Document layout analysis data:
⁂
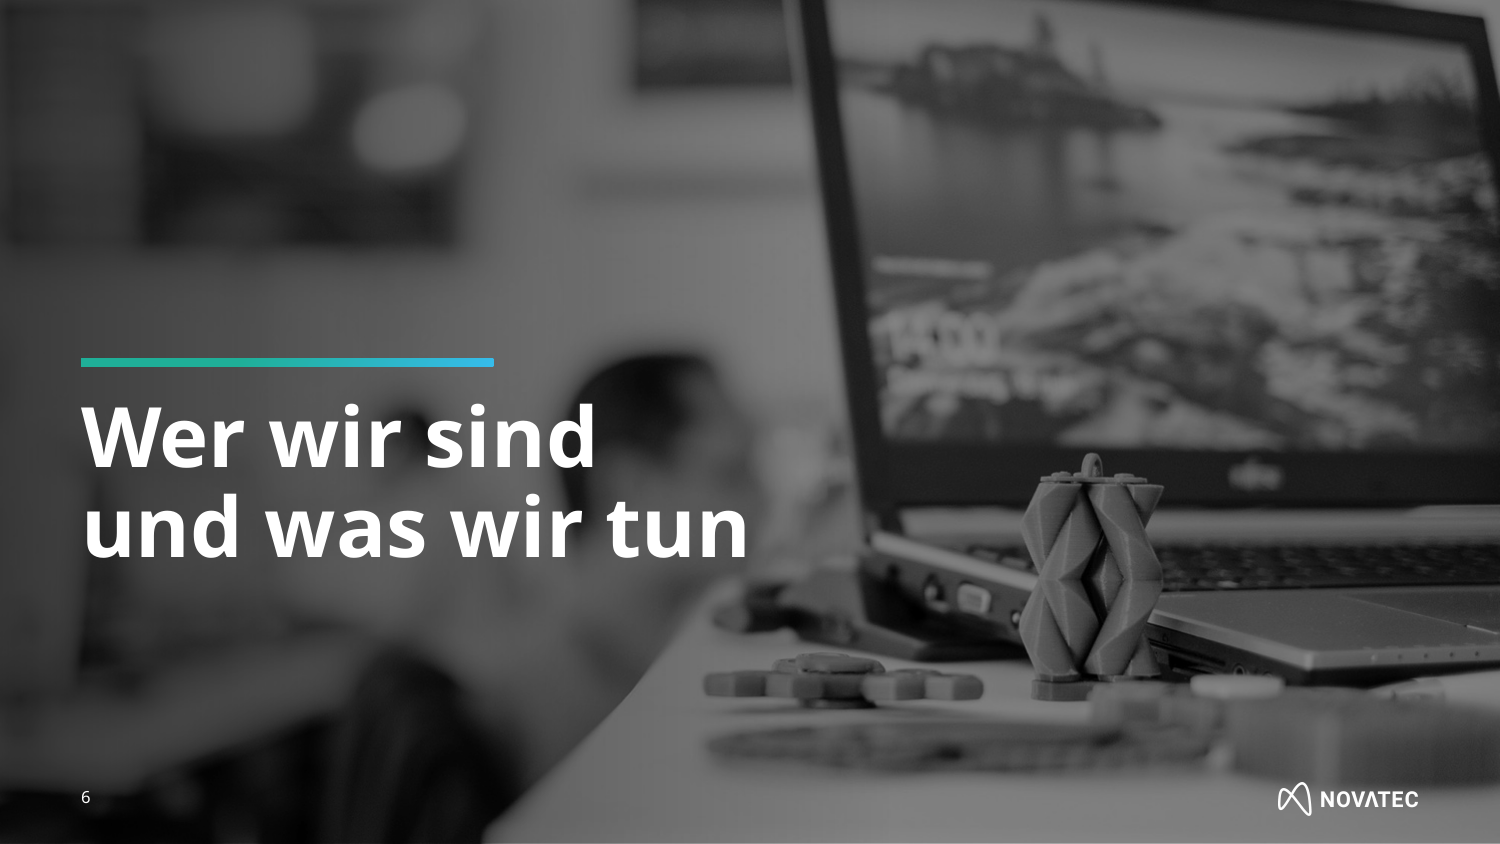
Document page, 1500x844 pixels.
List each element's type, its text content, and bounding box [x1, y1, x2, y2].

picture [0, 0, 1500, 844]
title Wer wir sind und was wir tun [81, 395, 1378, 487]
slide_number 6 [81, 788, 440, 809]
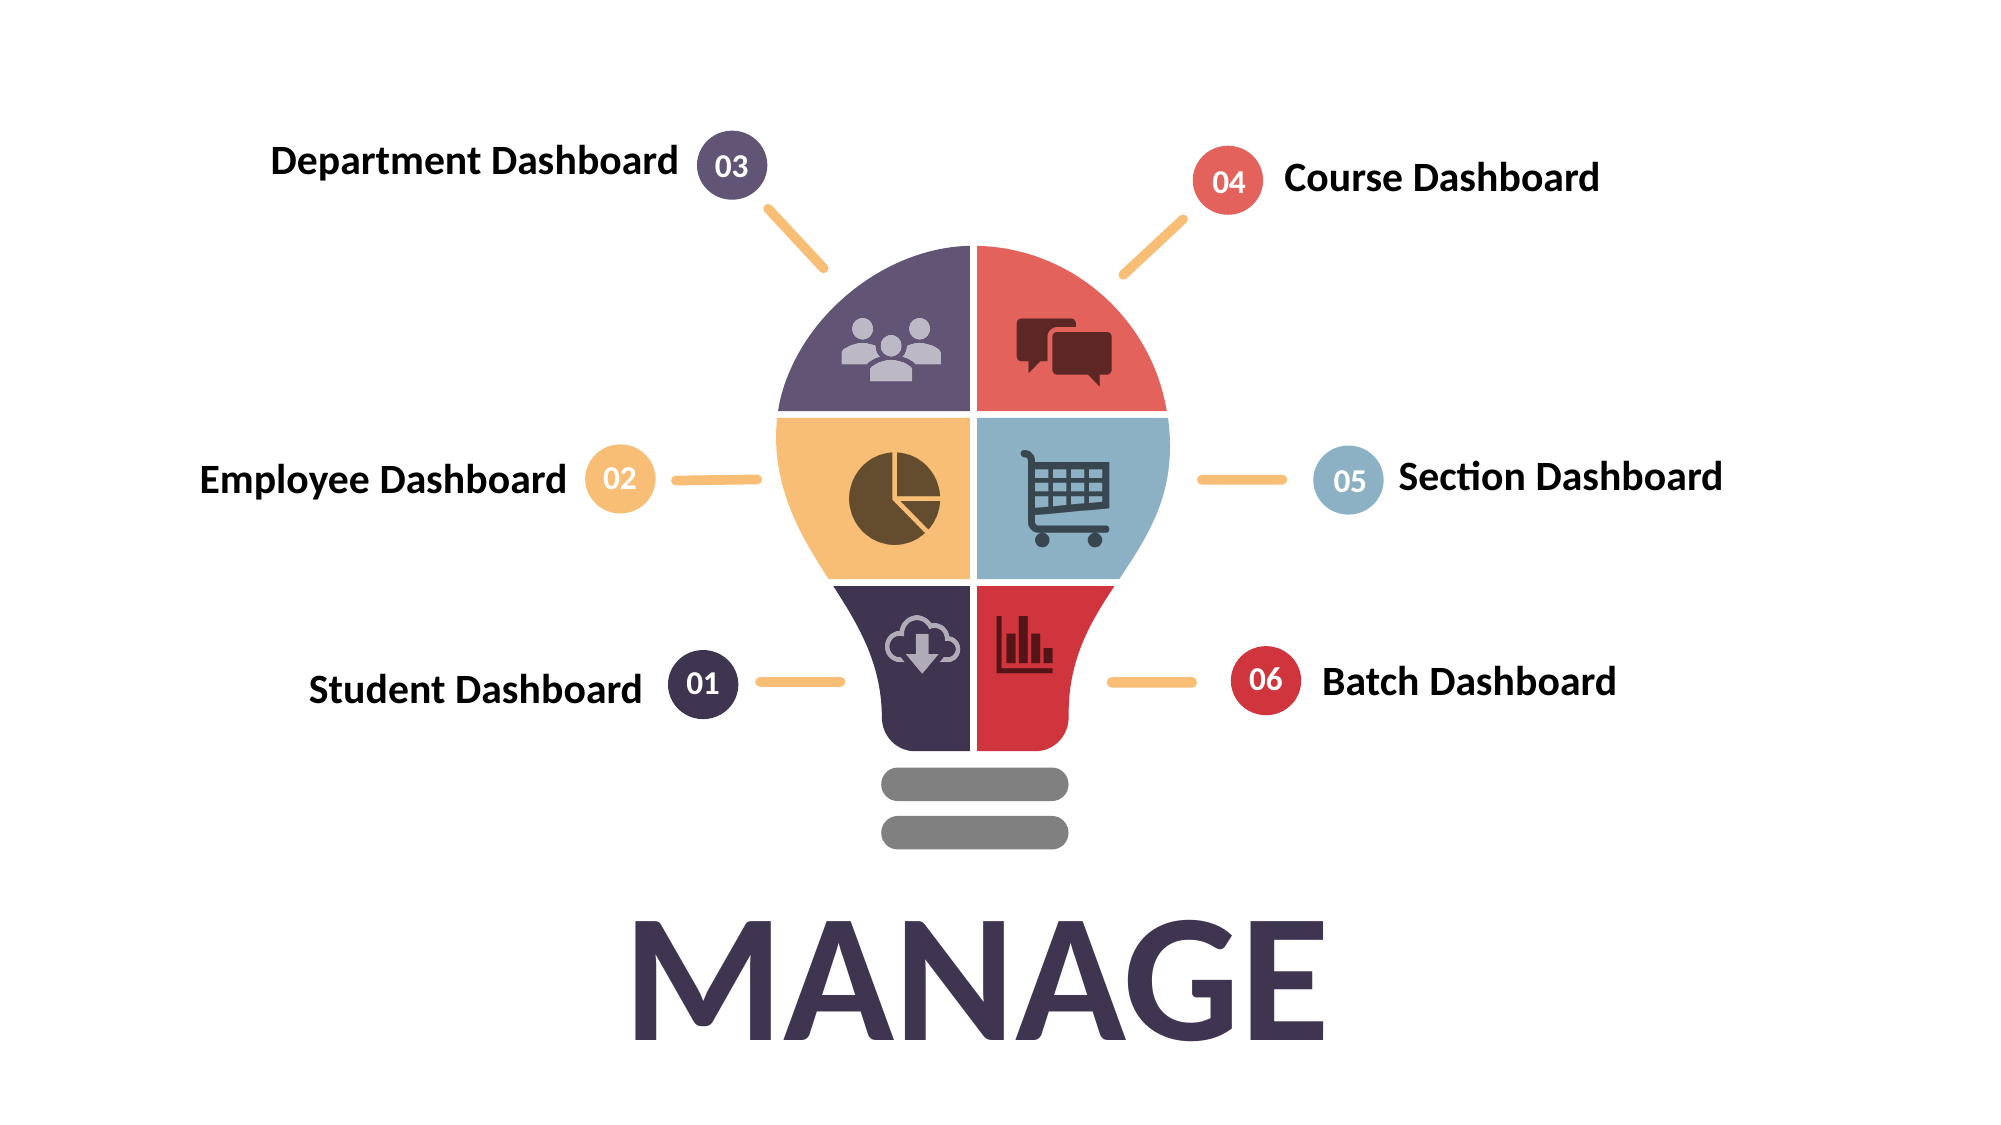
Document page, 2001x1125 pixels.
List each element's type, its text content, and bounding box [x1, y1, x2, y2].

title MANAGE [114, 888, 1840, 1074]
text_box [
⁂
Work order: Only the lines of the data holding the string "page" are wanted; copy each of them.

Task output:
Document page, 1500x844 pixels.
Document page, 2001x1125 pixels.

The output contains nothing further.